What is missing here is any relationship between the 192.168.0.X and 192.168.1.X subnets as well as the 10.0.0.X and 10.0.1.X subnets.  As of now the replication service has no idea how a node in 192.168.0.X can communicate with a remote node –> can it do so on 192.168.1.X or 10.0.1.X?  In this situation we do not want DAG communications to fail so we resort to DNS name resolution.  For example, when the server MBX-4 wants to replicate log files that are hosted on MBX-2, it looks at the DAG networks and determines that there are no networks that contain both MBX-4 and MBX-2 – therefore the replication service cannot make a direct TCP connection to the known IP address for MBX-2.  Rather then fail replication, we issue a DNS query.  The DNS query should always return an IP address that corresponds to a MAPI network (replication networks should not be registered in DNS).  Therefore, the final connection from MBX-4 to MBX-2 is performed on IP Address 192.168.0.3.  The replication network IS NEVER USED.

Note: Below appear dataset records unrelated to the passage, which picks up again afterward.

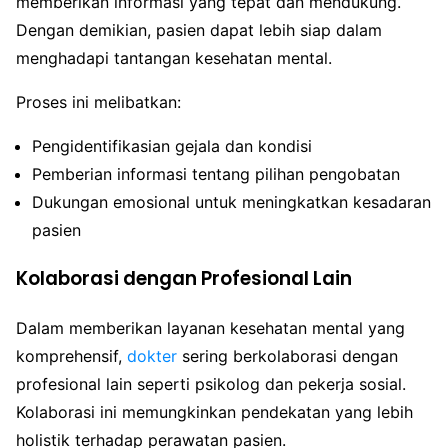
memberikan informasi yang tepat dan mendukung.
Dengan demikian, pasien dapat lebih siap dalam
menghadapi tantangan kesehatan mental.
Proses ini melibatkan:
Pengidentifikasian gejala dan kondisi
Pemberian informasi tentang pilihan pengobatan
Dukungan emosional untuk meningkatkan kesadaran
pasien
Kolaborasi dengan Profesional Lain
Dalam memberikan layanan kesehatan mental yang
komprehensif,
dokter
sering berkolaborasi dengan
profesional lain seperti psikolog dan pekerja sosial.
Kolaborasi ini memungkinkan pendekatan yang lebih
holistik terhadap perawatan pasien.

This behavior is different though for communications from MBX-2 to MBX-3.  If MBX-3 needs to pull log files from MBX-2 the replication service knows that 10.0.0.X can be used, since DAGNetwork02 contains both network ports.  Therefore, the replication service can bypass DNS name resolution and make a direct IP connection from 10.0.0.2 to 10.0.0.1 to pull logs from MBX-2 to MBX-3.

 

The administrator can correct this condition by appropriately collapsing the DAG networks.  In this example we know that the underlying routing topology allows for the following:

192.168.0.X <-> 192.168.1.X

10.0.0.X <-> 10.0.1.X

At this point we need to re-assign subnets to the appropriate DAG networks.  In this example we will take the 10.0.1.X subnet from DAGNetwork05 and move it to DAGNetwork02.  This will leave an empty DAGNetwork05 which can be deleted.  We will also take the 192.168.1.X from DAGNetwork02 and move it to DAGNetwork01.  This will leave an empty DAGNetwork02.  The following example shows the desired final DAG network layout.

 

image

 

Once this is done we will disable replication on the MAPI network allowing only the replication network to initially service log shipping activities.  Why do you disable the MAPI network from log shipping activities?  Remember that if no other network exists in a DAG to replicate log files we will utilize the MAPI network for log shipping.  If the MAPI network is replication enabled, then when the replication service is choosing a network to perform log shipping it considers it at the same weight as identified replication networks.  By disabling the MAPI network it is no longer considered at the same weight and therefore all initial log shipping activities are balanced between the enumerated replication networks.

 

You can use the get-mailboxdatabasecopystatus * –connectionStatus | fl name,outgoingconnections,incominglogcopyingnetwork you can view the networks that are being utilized for inbound and outbound operations.

 

clip_image002

 

In this example you can see that all incoming and outgoing connections are occurring on DAGNetwork02.

You can also review a netstat –an an see that log copying activities are occurring on the 10.0.0.X network utilizing port 64327 (the default DAG replication port).

 

clip_image002[4]

 

By collapsing DAG networks you can ensure that the replication service functions in an optimized fashion.